Sultan’s study didn't explore why cannabis use is associated with more mental health complications — it simply found a link. However, he says that cannabis use tends to feed into an unhealthy cycle with conditions such as depression and anxiety.

“Take a kid who is having some trouble and is at risk for depression: He gets an exposure to cannabis while he’s younger and feels less stress. Then it happens more and starts to waken his mind to this feeling that the substance makes him feel better,” Sultan says. “The more you use it, the more it negatively affects your thinking. That’s increasing the likelihood of depression and more suicidal thoughts. It’s feedback that spirals downward and gets to a place that really concerns us as child psychiatrists.”

This also brings up the larger question of which comes first: the mental health conditions or the pot use. Experts say it’s a little more complex than that. “Most of the time, people use certain substances to numb some of the emotions and the feelings that they have,” Dr. Muhammad Zeshan, clinical assistant professor of psychiatry at Rutgers New Jersey Medical School, tells Yahoo Life. In the case of teens, that can be related to peer pressure or other stressors, he says, noting that cannabis “can help them feel relaxed, calm and happy, making them more likely to use it again.”

But Zeshan says the issue is more in-depth than saying that teens with mental health disorders are more likely to reach for marijuana. “There are a lot of factors that go into this,” he says.

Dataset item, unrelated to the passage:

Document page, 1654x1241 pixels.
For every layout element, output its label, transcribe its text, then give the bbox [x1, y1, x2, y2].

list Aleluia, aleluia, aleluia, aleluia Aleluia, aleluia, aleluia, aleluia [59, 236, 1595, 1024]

Fisher agrees. “There is definitely a subset of kids with mental health issues who are looking for ways to self-medicate,” she says. “But marijuana also might unmask depression or suicidality in kids who previously hadn’t expressed it.”

What can parents do?

The messaging around marijuana over the past few years has been that it’s a relatively safe drug, Sultan says, and he encourages parents to talk to their kids about why that's not true. “Parents need to educate their kids on this,” he says. “Parents need to be looking at cannabis use, as well as their kids having an increased risk of depression and anxiety. Your radar needs to be up that they’re much more likely to have issues learning, depression and anxiety, and not assuming that it’s not problematic or ‘just a phase.’”

Fisher suggests that parents “talk to your kids frankly about the exposure of their brain to this substance and that it can lead to a lot of worsening of things.”

If you discover that your child is using pot, Zeshan recommends using a more compassionate approach to talking to them about their use. “Try to sit with your children and understand why they’re using it,” he says. “Then, try to help them. Are there any other ways to cope with peer pressure and stress? Rather than punishing them, be more understanding and try to meet them where they’re at.”

But experts stress that it’s important to address pot use and its potentially harmful effects with kids. “It’s scary,” Fisher says. “I don’t think we should dismiss this.”